Yalnız burada kafamızı karıştıran bir husus olmuştu. Abdullah Efendi’nin vefat tarihi farklı şekillerde gösteriliyordu. Vefatını biz 1901 olarak tespit etmiştik. Hasan Özönder Bey ise, 19 Zilhicce 1319/1903, tarihini verir. Zilhicce ayı verilince tarih, Hicri olacağından Miladi karşılığı 1903 değil, 1901 olur.

Ferid Paşa’nın sadrazam nasbedilmesinin yılı, 1903’dür. Abdullah Efendi’nin vefat tarihini 1901 olarak kabul edersek anlattığımız olayın bir menkıbe olabileceği zehabına kapıldık. Daha önceki bir yazımızda konu üzerinde uzunca durmuştuk.

Mehmet Önder Bey’in, Seydişehir Tarihi’nde, Şeyh Abdullah Efendi’nin vefat tarihini, 26 Zilhicce 1320 (26 Mart1903) olarak tespit ettiğini görünce mesele kısmen çözülmüş oldu.

Rivayete göre, Ferid Paşa meseleyi Abdülhamit Han’a aktarınca, Şeyh Efendi’ye kaydı hayat şartıyla maaş bağlanırsa da, o bu maaşı kabul etmek istemez. Abdullah Efendi de bu arada vefat ettiğinden Seydişehir’deki türbesi, Abdülhamid Han ve Ferid Paşa tarafından yaptırılır. Abdullah Efendi ile ilgili olarak buna benzer pek çok menkıbe anlatılır.

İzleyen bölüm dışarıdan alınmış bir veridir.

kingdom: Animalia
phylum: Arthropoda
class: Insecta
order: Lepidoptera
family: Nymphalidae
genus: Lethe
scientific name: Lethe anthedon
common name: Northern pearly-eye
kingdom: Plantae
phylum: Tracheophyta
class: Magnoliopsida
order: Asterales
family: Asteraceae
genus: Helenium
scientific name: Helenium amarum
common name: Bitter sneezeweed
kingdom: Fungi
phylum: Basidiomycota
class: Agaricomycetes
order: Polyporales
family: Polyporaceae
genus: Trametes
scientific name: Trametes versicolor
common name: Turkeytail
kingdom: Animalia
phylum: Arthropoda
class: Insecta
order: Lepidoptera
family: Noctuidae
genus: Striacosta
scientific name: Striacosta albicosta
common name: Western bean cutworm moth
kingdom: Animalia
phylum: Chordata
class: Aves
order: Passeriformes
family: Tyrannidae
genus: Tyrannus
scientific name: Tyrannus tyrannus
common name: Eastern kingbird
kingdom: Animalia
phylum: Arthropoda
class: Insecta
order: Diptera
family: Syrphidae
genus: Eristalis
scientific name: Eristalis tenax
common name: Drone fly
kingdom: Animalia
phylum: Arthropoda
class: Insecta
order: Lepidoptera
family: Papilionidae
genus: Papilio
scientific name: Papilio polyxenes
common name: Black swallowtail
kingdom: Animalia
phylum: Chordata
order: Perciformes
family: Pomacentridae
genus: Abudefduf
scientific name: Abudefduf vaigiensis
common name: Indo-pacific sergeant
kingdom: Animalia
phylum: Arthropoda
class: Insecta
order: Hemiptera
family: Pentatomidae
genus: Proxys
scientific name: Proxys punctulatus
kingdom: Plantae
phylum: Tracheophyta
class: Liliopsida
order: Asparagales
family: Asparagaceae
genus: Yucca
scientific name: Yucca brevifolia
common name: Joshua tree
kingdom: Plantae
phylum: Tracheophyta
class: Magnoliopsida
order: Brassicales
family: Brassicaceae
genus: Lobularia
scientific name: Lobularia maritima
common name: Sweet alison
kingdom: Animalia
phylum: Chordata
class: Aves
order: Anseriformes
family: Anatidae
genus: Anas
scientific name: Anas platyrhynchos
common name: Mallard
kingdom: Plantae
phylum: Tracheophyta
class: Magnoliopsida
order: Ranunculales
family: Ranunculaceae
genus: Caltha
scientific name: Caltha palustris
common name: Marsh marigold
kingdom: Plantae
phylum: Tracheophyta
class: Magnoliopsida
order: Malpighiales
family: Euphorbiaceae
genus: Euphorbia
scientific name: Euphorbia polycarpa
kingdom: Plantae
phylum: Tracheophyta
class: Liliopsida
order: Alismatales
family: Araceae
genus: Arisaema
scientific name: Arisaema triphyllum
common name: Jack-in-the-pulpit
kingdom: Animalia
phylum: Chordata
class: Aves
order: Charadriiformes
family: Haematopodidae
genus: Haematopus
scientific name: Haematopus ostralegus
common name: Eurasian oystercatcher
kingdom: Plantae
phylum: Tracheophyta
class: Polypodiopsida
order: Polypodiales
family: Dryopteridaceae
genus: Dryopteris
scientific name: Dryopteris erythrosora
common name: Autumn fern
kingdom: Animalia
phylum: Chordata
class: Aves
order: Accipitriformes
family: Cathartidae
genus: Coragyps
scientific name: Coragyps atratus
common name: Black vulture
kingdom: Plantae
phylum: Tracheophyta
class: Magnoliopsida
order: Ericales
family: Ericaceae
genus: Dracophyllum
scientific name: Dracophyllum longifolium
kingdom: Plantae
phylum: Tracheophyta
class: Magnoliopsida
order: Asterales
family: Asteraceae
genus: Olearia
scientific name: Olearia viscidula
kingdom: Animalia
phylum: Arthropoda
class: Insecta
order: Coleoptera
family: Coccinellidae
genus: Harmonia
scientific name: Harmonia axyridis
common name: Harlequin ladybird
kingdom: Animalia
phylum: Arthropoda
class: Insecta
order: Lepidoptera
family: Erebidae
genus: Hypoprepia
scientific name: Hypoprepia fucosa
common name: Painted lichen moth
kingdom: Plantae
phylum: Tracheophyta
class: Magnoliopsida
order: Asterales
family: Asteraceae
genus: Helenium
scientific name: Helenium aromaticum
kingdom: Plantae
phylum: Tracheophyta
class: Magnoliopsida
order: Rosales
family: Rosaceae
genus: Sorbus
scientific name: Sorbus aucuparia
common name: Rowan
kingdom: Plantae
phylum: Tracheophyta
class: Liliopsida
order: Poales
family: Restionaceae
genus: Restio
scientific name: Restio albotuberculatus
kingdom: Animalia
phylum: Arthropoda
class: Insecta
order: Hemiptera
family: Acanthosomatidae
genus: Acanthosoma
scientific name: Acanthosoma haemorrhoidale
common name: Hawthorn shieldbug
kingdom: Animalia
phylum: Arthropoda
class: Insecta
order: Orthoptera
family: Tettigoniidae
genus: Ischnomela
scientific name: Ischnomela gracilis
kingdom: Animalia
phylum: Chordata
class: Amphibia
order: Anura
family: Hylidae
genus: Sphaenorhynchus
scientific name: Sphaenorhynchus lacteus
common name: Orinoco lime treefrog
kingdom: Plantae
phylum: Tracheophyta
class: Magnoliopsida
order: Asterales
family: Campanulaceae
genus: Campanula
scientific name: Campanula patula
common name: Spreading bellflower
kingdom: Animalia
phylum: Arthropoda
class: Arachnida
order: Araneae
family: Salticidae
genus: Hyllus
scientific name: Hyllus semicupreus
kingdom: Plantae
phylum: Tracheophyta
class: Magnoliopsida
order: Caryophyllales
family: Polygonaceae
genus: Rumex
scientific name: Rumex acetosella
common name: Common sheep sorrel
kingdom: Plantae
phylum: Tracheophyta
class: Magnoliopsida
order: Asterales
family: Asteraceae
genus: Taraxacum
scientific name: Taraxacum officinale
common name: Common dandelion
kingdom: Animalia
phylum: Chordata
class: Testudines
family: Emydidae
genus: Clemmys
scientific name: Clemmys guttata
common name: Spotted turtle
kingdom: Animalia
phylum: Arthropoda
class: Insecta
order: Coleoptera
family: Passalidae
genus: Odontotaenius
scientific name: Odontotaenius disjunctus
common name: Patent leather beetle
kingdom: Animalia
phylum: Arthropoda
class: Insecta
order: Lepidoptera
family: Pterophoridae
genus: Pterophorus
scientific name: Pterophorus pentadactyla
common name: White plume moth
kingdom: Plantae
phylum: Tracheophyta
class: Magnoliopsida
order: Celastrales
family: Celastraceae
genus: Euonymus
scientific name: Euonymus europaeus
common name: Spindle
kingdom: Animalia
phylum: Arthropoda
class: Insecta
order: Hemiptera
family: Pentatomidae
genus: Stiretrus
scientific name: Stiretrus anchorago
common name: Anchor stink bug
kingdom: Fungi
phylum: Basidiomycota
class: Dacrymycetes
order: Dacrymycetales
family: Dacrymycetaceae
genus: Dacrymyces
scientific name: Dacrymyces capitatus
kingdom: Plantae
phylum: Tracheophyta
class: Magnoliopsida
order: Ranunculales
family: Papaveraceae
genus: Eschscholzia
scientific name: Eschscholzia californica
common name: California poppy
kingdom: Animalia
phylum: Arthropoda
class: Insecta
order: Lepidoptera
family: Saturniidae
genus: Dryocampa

Şeyh Abdullah Efendi’nin Sandukası

Şeyh Abdullah Efendi’nin Sandukası

Abdurrahman Ayaz Hoca, Seydişehir Tarihi adlı eserinde, Abdullah Efendi’nin keramet ve vecizelerinden bahseder. Birkaç vecizesi şeyledir:

“Lisanda olan kelime-i tevhit arızîdir. Ölüm halinde faydası olmaz. Tevhid’in kalbi olması lazımdır.

“Size zulmetmemeleri için, ehlinin gayri yanında hakikatları söylemeyin.”

“Hakikati ehlinden gizlemeyin. Eğer gizlerseniz, onlara zulmetmiş olursunuz.”

“Hakk’a yaklaşan halka yaklaşır. Müstakim olana halkın cümlesi yaklaşır.”

“Kerametten ziyade istikamet lazımdır.”

KAYNAKLAR

– Osman Ergin, Abdülaziz Mecdi Tolun, İst. 1942, s. 24;
– Abdurrahman Ayaz, Seydişehir Tarihi, Seydişehir, 1992, s. 134;
– Mehmet Önder, Seydişehir Tarihi, Ankara 1986, s. 165-166;
– Özönder a.g.e. s. 243-246;
– İsmail Bilgili- Ahmet Çelik, a.g.e. s. 137-138;
– M. Ali Uz, “Celaleddin Kişmir’den Avlonyalı M. Fert Paşa ve Seydişehirli Şeyh Abdullah İle İlgili Bir Hatıra”, Akademik Sayfalar, 2008, Cilt 8, S.20, s.321-322.